The latter one is interesting to me, because it sort of fits in with my finger in the air call for a potential pullback to S&P 740. But what I love about fibonacci guys is they always give themselves 3 outs... if its a minor pullback they can say clearly a 33% pullback, and if its moderate they can say clearly a 50% pullback and if its a major pullback called it! 67% pullback ;)

EDIT 1PM: Looks like the Fib retracement levels are 38.2%, 50%, 61.8% so #1 above is instead is S&P 830 and #3 is 767 (you can see how often I use this... ahem, thanks for the correction Bill)

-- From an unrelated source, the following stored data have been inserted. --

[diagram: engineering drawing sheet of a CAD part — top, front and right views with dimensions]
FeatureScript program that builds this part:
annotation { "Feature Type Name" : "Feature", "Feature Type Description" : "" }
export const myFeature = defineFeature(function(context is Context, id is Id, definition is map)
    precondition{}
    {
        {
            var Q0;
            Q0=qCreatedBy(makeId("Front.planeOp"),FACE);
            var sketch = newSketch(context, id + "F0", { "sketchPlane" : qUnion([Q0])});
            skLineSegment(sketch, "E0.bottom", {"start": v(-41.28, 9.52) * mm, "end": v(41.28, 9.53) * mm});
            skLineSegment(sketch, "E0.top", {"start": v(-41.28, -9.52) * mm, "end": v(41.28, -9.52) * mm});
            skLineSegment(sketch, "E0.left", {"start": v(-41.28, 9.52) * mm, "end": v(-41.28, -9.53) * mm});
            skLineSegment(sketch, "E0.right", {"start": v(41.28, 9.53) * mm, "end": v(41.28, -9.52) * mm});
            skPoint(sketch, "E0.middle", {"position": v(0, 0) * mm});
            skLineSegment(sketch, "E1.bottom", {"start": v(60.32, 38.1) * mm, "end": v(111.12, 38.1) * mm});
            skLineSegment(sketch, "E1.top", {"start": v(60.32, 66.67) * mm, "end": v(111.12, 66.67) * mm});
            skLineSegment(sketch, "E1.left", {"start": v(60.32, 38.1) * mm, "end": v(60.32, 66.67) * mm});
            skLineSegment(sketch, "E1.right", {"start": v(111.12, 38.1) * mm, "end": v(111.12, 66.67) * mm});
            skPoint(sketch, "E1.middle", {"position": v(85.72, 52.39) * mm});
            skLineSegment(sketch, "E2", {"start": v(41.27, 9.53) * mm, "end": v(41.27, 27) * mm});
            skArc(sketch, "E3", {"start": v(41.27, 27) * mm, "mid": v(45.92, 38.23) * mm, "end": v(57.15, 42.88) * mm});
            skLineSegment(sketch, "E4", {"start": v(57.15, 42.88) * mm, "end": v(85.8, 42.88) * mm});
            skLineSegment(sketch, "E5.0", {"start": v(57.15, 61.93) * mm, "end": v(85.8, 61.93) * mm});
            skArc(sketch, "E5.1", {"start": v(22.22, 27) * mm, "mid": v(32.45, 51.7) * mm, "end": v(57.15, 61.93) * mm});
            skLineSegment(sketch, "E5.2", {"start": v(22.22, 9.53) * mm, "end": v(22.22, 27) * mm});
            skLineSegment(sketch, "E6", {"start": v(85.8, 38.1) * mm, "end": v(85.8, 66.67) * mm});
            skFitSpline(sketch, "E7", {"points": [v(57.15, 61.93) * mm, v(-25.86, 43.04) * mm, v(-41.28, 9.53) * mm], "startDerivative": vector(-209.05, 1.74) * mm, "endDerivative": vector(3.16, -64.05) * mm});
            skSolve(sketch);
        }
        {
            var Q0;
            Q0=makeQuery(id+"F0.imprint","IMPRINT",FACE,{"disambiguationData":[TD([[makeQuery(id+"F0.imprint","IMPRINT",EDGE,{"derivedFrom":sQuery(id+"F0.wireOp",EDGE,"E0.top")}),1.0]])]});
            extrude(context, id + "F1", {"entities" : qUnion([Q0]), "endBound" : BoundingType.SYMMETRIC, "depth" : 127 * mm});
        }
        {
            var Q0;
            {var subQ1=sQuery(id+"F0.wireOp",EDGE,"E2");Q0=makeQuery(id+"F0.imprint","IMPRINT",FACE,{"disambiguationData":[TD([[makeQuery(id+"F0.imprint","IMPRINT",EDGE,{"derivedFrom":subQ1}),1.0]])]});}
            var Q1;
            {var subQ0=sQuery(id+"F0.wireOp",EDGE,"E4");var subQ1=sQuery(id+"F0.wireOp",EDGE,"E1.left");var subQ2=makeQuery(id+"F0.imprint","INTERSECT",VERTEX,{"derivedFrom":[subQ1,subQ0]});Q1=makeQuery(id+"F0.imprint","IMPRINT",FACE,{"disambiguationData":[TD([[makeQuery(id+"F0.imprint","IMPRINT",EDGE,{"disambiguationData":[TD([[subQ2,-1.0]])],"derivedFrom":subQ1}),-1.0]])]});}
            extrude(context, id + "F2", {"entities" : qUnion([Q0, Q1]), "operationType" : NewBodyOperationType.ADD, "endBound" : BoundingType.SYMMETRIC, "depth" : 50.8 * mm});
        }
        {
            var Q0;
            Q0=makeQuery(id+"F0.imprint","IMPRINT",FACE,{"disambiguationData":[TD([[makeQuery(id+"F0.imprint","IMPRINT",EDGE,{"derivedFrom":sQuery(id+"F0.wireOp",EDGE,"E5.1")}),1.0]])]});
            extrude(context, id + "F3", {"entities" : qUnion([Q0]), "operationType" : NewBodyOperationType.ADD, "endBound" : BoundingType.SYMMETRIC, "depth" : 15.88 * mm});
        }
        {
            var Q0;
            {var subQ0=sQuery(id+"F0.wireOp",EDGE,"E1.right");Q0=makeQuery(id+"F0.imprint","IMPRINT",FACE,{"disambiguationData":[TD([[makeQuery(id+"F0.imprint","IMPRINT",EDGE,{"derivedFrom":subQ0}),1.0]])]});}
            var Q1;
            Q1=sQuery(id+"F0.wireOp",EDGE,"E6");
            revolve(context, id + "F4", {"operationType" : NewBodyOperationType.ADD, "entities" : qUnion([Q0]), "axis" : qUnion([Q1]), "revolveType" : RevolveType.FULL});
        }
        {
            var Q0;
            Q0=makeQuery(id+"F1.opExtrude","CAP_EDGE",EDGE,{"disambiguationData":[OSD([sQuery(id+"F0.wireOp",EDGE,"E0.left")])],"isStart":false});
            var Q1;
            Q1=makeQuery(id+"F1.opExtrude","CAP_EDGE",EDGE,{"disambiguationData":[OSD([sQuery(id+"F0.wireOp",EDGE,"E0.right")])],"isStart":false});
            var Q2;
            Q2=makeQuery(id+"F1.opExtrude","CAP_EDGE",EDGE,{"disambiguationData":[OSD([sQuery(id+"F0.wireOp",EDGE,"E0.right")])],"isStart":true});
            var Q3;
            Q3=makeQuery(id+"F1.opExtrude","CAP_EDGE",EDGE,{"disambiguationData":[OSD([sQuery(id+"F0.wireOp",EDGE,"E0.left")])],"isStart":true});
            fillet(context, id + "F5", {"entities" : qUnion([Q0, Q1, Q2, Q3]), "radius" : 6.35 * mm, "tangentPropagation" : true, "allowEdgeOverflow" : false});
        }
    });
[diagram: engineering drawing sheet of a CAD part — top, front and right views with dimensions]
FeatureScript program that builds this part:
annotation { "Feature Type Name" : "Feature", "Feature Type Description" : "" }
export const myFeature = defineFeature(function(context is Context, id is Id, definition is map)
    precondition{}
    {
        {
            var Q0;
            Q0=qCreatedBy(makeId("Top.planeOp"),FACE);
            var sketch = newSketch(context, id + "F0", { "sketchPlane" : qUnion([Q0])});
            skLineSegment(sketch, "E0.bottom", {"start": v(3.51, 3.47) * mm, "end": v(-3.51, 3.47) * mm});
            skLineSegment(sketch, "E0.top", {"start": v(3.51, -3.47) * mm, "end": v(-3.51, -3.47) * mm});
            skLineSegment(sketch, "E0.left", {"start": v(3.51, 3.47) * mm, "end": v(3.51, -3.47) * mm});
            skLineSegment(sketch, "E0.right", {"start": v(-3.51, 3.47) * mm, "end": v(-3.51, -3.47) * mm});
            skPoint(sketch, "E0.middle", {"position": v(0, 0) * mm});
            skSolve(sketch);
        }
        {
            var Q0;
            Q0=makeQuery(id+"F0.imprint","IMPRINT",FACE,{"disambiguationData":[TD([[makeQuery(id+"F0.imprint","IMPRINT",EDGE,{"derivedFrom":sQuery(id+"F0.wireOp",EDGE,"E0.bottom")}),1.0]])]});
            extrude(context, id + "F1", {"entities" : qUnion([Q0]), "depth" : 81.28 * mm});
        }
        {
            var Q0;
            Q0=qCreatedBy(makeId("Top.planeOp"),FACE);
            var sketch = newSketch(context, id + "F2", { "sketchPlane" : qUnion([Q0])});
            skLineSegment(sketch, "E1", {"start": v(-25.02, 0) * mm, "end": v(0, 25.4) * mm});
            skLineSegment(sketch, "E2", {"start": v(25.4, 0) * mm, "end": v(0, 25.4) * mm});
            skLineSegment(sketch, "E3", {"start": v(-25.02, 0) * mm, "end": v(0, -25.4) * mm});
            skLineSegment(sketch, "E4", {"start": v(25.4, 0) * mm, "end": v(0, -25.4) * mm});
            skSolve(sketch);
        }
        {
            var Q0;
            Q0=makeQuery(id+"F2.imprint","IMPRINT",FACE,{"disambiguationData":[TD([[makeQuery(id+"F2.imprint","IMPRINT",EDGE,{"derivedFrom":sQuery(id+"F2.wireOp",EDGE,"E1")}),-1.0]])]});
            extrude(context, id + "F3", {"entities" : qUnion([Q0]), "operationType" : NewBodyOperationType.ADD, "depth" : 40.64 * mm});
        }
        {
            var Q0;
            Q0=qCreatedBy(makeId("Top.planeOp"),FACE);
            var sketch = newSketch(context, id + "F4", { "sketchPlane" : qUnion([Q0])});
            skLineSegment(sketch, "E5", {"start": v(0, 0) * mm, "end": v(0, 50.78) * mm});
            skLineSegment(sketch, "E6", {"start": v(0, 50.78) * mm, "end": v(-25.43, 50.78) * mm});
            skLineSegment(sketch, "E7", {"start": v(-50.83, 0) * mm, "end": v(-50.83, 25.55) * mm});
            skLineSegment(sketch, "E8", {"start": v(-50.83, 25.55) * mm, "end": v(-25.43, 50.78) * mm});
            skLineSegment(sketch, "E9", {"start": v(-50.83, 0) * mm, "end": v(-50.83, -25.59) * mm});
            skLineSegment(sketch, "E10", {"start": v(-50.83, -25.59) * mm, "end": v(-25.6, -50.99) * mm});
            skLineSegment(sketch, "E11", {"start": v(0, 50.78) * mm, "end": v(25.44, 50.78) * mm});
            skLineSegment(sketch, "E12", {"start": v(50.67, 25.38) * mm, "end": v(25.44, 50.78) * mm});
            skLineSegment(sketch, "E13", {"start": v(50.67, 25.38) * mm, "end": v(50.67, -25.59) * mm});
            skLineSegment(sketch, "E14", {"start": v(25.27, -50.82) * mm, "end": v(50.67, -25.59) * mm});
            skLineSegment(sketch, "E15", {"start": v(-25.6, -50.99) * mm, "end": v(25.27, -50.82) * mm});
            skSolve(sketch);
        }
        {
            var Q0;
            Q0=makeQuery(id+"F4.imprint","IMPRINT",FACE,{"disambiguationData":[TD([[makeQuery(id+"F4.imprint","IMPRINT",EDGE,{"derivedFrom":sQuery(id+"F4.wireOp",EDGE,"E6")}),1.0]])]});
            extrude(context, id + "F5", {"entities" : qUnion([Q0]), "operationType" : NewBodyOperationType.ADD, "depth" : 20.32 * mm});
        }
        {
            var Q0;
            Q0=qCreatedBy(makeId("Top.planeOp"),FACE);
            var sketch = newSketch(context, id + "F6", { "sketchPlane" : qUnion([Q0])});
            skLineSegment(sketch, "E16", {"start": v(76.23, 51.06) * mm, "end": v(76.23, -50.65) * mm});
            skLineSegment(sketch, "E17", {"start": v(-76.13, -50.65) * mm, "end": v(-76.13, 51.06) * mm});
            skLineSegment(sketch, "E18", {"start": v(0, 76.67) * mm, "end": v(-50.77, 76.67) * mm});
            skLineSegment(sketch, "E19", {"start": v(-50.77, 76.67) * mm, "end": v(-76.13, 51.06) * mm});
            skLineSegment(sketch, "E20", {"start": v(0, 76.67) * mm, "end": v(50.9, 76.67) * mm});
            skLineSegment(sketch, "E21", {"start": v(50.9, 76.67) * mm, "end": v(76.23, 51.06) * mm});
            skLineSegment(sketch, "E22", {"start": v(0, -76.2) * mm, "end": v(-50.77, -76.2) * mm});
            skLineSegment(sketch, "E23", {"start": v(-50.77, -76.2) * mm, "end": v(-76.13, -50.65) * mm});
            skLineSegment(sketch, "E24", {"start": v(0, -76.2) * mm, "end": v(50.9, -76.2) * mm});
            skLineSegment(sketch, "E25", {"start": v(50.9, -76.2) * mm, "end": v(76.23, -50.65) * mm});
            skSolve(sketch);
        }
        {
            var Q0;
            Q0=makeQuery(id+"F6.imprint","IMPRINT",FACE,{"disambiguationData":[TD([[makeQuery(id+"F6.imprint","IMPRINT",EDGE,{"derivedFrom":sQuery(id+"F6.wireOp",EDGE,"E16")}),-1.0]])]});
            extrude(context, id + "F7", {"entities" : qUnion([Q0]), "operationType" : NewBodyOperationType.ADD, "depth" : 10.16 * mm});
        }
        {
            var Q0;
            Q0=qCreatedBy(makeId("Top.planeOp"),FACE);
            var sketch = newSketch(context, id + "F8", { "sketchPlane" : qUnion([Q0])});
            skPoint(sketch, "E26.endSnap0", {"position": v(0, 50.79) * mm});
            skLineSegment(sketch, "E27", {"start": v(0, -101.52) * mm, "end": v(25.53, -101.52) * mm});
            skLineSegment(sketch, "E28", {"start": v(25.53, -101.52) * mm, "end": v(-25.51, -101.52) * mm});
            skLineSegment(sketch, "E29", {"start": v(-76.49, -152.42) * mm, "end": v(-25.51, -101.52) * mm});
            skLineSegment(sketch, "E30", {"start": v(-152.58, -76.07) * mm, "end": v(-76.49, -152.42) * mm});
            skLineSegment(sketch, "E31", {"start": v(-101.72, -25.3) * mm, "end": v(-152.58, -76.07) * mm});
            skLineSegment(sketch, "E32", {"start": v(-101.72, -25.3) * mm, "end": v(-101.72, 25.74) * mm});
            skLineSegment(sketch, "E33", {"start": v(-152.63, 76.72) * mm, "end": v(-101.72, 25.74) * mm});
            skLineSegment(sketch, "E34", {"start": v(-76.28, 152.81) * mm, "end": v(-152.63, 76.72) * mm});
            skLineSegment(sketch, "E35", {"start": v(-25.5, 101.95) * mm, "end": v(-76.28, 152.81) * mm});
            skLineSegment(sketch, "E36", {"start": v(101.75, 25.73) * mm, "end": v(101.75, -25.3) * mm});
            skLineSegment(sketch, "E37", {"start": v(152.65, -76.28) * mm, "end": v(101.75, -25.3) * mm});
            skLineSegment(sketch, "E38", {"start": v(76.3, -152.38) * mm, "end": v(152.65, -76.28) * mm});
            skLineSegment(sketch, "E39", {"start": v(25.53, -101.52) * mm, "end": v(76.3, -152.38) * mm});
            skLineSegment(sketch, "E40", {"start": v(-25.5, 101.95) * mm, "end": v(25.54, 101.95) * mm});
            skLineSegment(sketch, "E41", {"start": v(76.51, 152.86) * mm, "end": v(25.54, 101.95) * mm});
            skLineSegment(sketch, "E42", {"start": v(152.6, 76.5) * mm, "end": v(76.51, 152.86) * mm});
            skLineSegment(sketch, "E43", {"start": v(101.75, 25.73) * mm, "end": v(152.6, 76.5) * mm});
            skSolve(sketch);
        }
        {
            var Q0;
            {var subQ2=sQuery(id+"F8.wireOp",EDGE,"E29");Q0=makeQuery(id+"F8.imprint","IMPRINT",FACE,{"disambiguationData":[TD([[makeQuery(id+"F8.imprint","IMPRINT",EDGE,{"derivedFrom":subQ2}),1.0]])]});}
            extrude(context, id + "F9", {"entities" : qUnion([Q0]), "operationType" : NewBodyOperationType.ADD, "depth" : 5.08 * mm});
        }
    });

So that's all downside... to the upside the very obvious 200 day moving average awaits us - around S&P 970 and falling by the day. If we get above that, it would make little sense to me from a valuation standpoint but the squiggly line folks would be gasping in excitement and HAL9000s across the country would be sent it to buy the market. But I will still say that just sets us up for an even greater fall because all lows are eventually tested... the higher we go, the longer we have to fall to do any sort of retest.

None of this has to do with the economy, or fundamentals, or company specific traits - but right now the squiggly lines seem to dominate trading so that's my view and roadmap from 40,000 feet. Don't mistake my buying for any bullish connotation... I'm still only 50% long and willing to switch on a dime. While I believe I own a lot of solid companies, the individual company metrics mean nothing if we return to a time of fear, famine and pestilence. We've found that out multiple times the past year and a half.

Long story short, this S&P 875-880 level and the behavior around it will be going a long way in shaping my portfolio one way or the other in the coming days / weeks. And of course if we look at the other indexes - especially NASDAQ - we see further advanced testing going on of longer term moving averages.